Una actitud que se endurece ante la familia de indígenas con una decena de bebés a bordo, el niño limosnero o vendedor de dulces, el desplazado, el indigente o el hambriento en cada bus o semáforo, y que baña la mayoría de encuentros, tratos y diligencias de la ciudad. Una actitud apática en la que el capitalino ha sido bien entrenado, muy lejos de una conducta de servicio para con su comunidad y más cercana al miedo ante la mano que le da de comer; derivada del egoísmo inflexible como política, del miedo que le venden los medios con la astucia concebida y producto de esa mirada servil con la que ha sido condicionado como ente social en un ambiente hostil que, aunque le vende la panacea y la respuesta a todos los males en cada valla publicitaria, en el cereal del desayuno o en el aroma de su desodorante, realmente respira indiferencia ante los intereses humanos que no le son de alguna utilidad. Esa mirada entrenada que convierte a cada conciudadano en un cliente potencial, en una suerte de amenaza o competencia, o en un ser por completo invisible y que adorna tan sólo otra acera o esquina de la ciudad.
Una actitud apática que, como decía, raya en la psicopatía… Aclaremos, de una vez, este diagnóstico, analizando la definición que da del psicópata nuestra enciclopedia virtual compartida:
“Los psicópatas no pueden empatizar ni sentir remordimiento, por eso interactúan con las demás personas como si fuesen cualquier otro objeto, las utilizan para conseguir sus objetivos, la satisfacción de sus propios intereses… La falta de remordimientos radica en la cosificación que hace el psicópata del otro, es decir que el quitarle al otro los atributos de persona para valorarlo como cosa es uno de los pilares de la estructura psicopática”
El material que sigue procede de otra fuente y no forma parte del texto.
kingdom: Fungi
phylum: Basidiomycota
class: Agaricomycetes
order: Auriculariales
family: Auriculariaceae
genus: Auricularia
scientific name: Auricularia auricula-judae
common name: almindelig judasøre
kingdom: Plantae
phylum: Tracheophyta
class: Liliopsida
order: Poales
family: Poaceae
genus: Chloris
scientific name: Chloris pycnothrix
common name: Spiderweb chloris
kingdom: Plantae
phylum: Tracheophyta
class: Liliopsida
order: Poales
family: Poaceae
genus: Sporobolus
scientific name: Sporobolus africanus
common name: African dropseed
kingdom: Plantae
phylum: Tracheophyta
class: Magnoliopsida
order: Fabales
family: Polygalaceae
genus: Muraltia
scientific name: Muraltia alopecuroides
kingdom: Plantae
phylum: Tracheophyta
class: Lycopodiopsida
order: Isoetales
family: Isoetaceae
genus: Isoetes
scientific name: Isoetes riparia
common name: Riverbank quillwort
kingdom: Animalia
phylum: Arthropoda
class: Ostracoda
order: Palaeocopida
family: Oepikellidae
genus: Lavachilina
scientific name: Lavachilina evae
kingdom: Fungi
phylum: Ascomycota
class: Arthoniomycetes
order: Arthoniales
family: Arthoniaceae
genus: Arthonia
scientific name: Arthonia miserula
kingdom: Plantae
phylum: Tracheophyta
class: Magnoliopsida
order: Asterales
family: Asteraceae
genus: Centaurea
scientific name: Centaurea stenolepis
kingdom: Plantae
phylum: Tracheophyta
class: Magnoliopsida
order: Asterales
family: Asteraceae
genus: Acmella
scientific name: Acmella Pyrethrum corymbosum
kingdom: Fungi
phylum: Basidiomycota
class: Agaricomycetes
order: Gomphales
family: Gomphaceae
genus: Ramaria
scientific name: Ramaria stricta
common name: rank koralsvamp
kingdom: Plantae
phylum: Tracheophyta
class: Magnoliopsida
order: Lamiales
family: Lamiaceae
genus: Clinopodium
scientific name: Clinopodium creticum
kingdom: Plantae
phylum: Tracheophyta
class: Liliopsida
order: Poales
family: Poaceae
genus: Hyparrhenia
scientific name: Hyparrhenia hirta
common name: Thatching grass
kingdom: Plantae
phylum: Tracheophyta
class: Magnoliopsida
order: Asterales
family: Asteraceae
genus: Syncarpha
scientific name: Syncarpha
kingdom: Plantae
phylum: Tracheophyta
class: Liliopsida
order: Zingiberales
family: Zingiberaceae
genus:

Un diagnóstico de Perogrullo, para muchos, pero que da luces, para mí, sobre la realidad que nos determina y que, también, vamos creando, día tras día.
Carl Jung dijo: “Lo que niegas te somete, lo que aceptas te transforma.”
Lejos de proponer, para una ciudad tan joven como Bogotá, una sociedad utópica en la que el ciudadano deba asumir todas las necesidades ajenas como propias y dedicarse a la labor que corresponde al Estado, lo que podría generar un ligero cambio en la ciudad sería una mirada más responsable e inteligente de su parte, y que pudiera comprender los intereses de la comunidad que conforma como propios. Una mirada consciente de que es en la deferencia donde se han cimentado las grandes diferencias.